Tear Soup by Pat Schwiebert & Chuck Deklyen
Tear Soup, a recipe for healing after loss is a family story book that centres around an old and somewhat wise woman, Grandy. Grandy has just suffered a big loss in her life and so she is headed to the kitchen to make a special batch of Tear Soup. To season her soup Grandy adds memories like the good times and the bad times, the silly and the sad times. She does not want to forget even one precious memory of her loss.

The Invisible String by Patrice Karst
The Invisible String is a comforting story about two siblings who learn that everyone has an invisible string that connects them to everyone they love, anywhere, anytime. You are never alone. The people who love you here and those who have passed away are never far because if you tug on this invisible string they can feel it in their hearts. This is a remarkable message for children who feel lonely, scared, anxious, worried, etc.

We’re Going On A Bear Hunt by Michael Rosen
‘We’re Going on a Bear Hunt,’ by Michael Rosen, offers a good metaphor for the journey we take towards healing.
In the story, the children go on a bear hunt. ‘What a beautiful day!’ they declare. ‘We’re not scared.’ On their journey to find the bear, they are faced with a number of dilemmas.

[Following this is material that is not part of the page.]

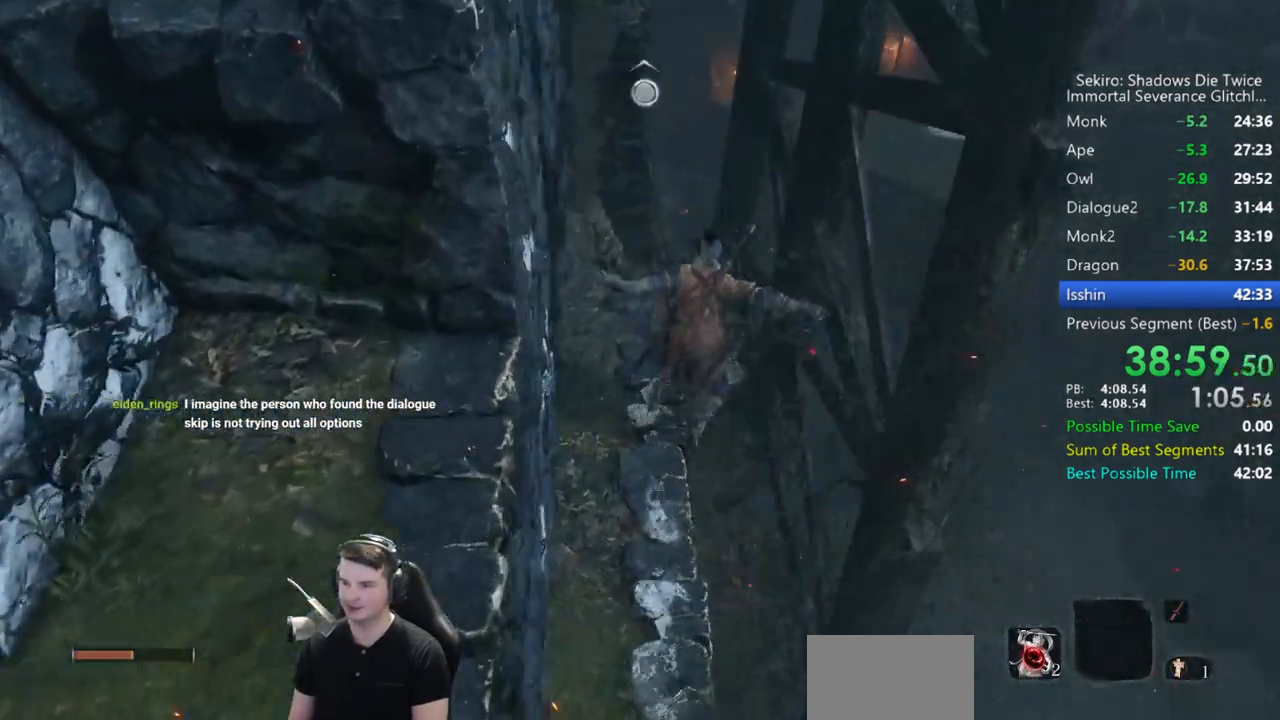
{"dt_ms": 500, "buttons": ["B"], "left_stick": "up", "right_stick": "up-right", "button_events": []}
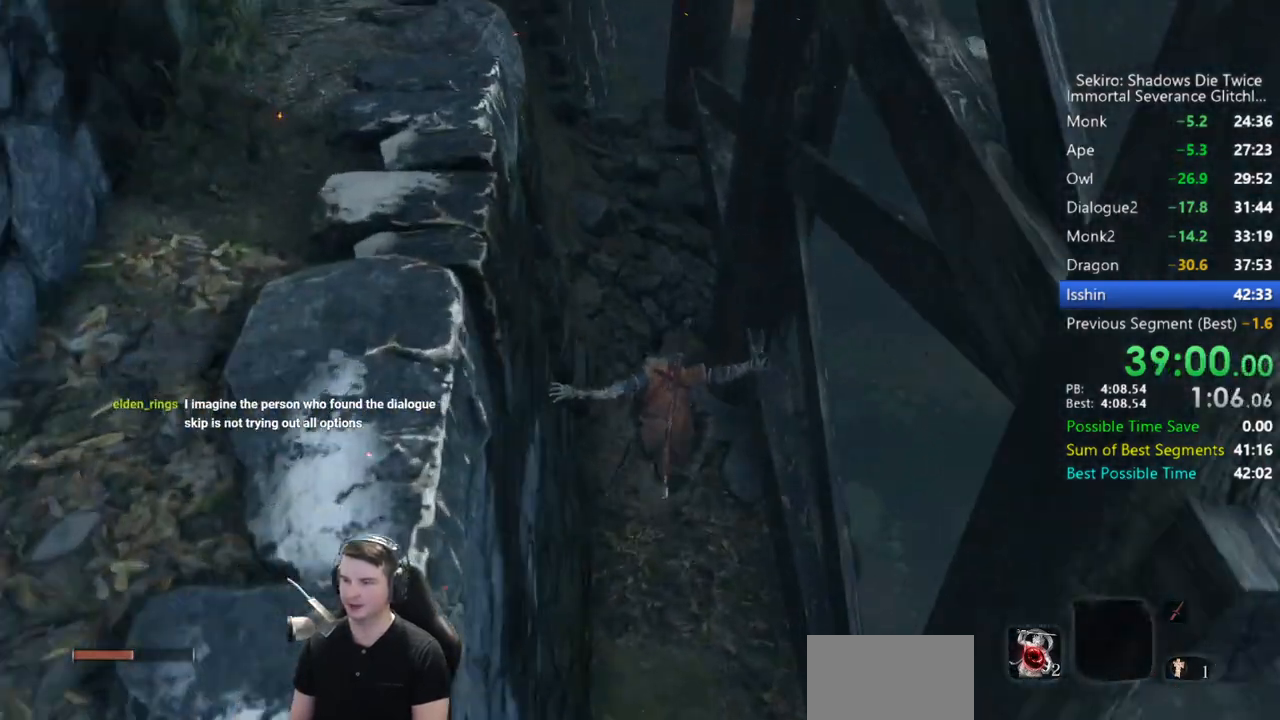
{"dt_ms": 500, "buttons": ["B"], "left_stick": "up", "right_stick": "down-right", "button_events": []}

Each time they encounter a problem, they realise there is no way around it. The only way to go forward is to go through.

A Better Tomorrow by Mina Smallman
Smallman’s memoir A Better Tomorrow uses the world-ending moment of the deaths of her daughters as an anchor to explore how her own experiences have helped her make sense of the senseless. Through a series of highly personal stories, it follows her contribution to the campaign to tackle violence against women and girls, and her reasons for finding hope in the darkest of times.

Ask Me His Name by Elle Wright
Ask Me His Name is a moving account of Elle‘s pregnancy, Teddy’s life, and what happens when a mother leaves hospital with empty arms. In this honest and hopeful exploration of mothering, Elle shows us how she navigated a parenthood no one had prepared her for.

Finding Joy by Gary Andrews
Finding Joy is the story of how one family learned to live again after tragedy.
When his wife, Joy, died very suddenly, a daily drawing became the way Gary Andrews dealt with his grief.